AtWork! Programs
Customized Employment
AtWork! helps each client plan their pathway to a job and career; completes an assessment of skills, talents, and barriers; provides trial work/volunteer experience; skill development; on-the-job precision teaching and job coaching; then follow along supports for job retention. We find unique opportunities where business needs are satisfied in a job that has been "customized" to match the talents of a particular job candidate. This approach is a win/win, meeting both the needs of the person with disabilities and the business.
School-To-Work
AtWork! serves high school students with a variety of intellectual, sensory, emotional, and physical disabilities who are transitioning from school to work . We are known for our services to people with very complex and multiple disabilities, people often turned away from other agencies as unemployable. Working in partnership with school personnel, we are 98% successful in securing jobs for the students we serve BEFORE they graduate.
Businesses Powered By AtWork!
In AtWork!'s social enterprises, people with disabilities have an opportunity to develop skills in document management, packaging, assembly, landscaping and recycling. Learning workplace behaviors of punctuality, team building and focus helps individuals to create a resume of success that prepares them for a job in the community. Each business creates income for clients it employs and profit to support AtWork!'s mission of serving people with disabilities.
Recent Successes and Current Challenges
In April 2010 AtWork! placed 7 people in new jobs, our best month ever! David, who was laid off and looking for a job for over a year, is the new Green Ambassador for Coinstar. Hired on Earth Day to launch Coinstar's new environmental initiatives, David collects recyclables at corporate headquarters. The program is modeled after the recycling program at Costco where 6 individuals have jobs. Coinstar employees are proud of their company's commitment to "going green" and employing people with disabilities. David is proud of his contributions, his paycheck, and his new friends. In the last 7 months, 12 businesses decided to hire their first employee with disabilities. More businesses are recognizing the benefits of employing people with disabilities to employee morale, customer loyalty, and the bottom-line.
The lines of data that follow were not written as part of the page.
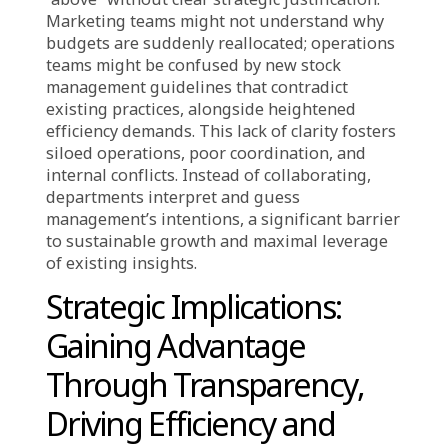
Fuels Uncertainty
For the E-Commerce industry, characterized by
rapid changes, immense data, and fierce
competition, the problem of unexplainable
decisions is amplified, creating complex
challenges. The e-commerce ecosystem
comprises constantly moving and intricately
interconnected elements: from real-time
inventory and dynamic pricing, to evolving
digital marketing, rapid shipping, and user
experience development. Decisions in each
segment have cascading effects and often
involve insights from multiple sources like
consumer behavior analytics or market
demand forecasting. For instance, modifying a
product display algorithm or changing return
policies might appear as directives from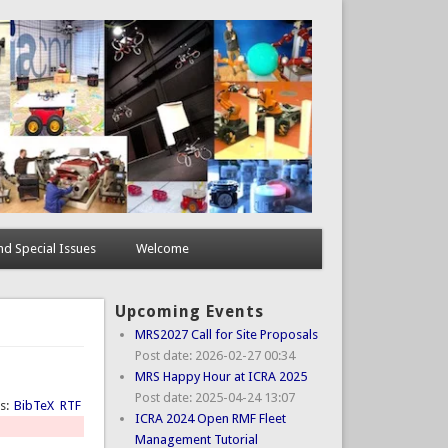
d Special Issues
Welcome
Upcoming Events
MRS2027 Call for Site Proposals
Post date:
2026-02-27 00:34
MRS Happy Hour at ICRA 2025
Post date:
2025-04-24 13:07
ts:
BibTeX
RTF
ICRA 2024 Open RMF Fleet
Management Tutorial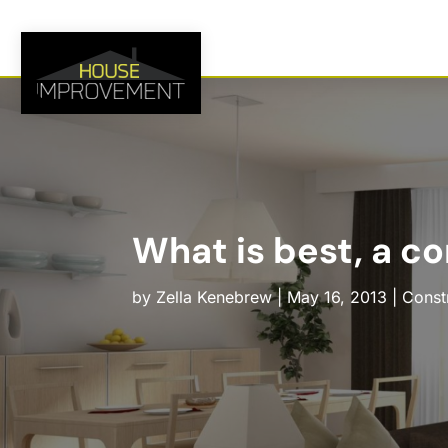
What is best, a co
by
Zella Kenebrew
|
May 16, 2013
|
Const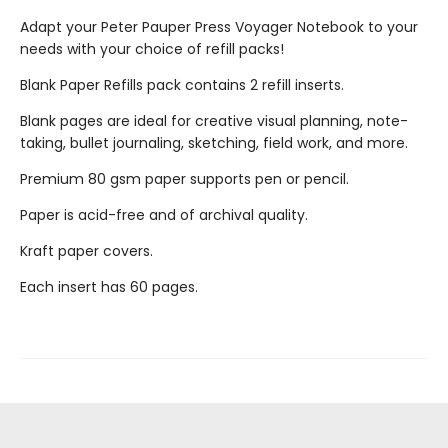
Adapt your Peter Pauper Press Voyager Notebook to your
needs with your choice of refill packs!
Blank Paper Refills pack contains 2 refill inserts.
Blank pages are ideal for creative visual planning, note-
taking, bullet journaling, sketching, field work, and more.
Premium 80 gsm paper supports pen or pencil.
Paper is acid-free and of archival quality.
Kraft paper covers.
Each insert has 60 pages.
Research shows that 80% of students with disabilities who leave school without a job in place fail to achieve integrated employment as an adult. People with disabilities who don’t have a stable support system are less to retain their job after placement. The state continues to cut funding, so new supports are needed to help clients find jobs; as well as to keep the jobs secure long-term. People with complex disabilities are often the first to be cut because they are considered to be the least employable. With natural, unpaid, and paid supports, everyone can work and contribute. The challenge is to find and bring together the resources so that no one is left behind.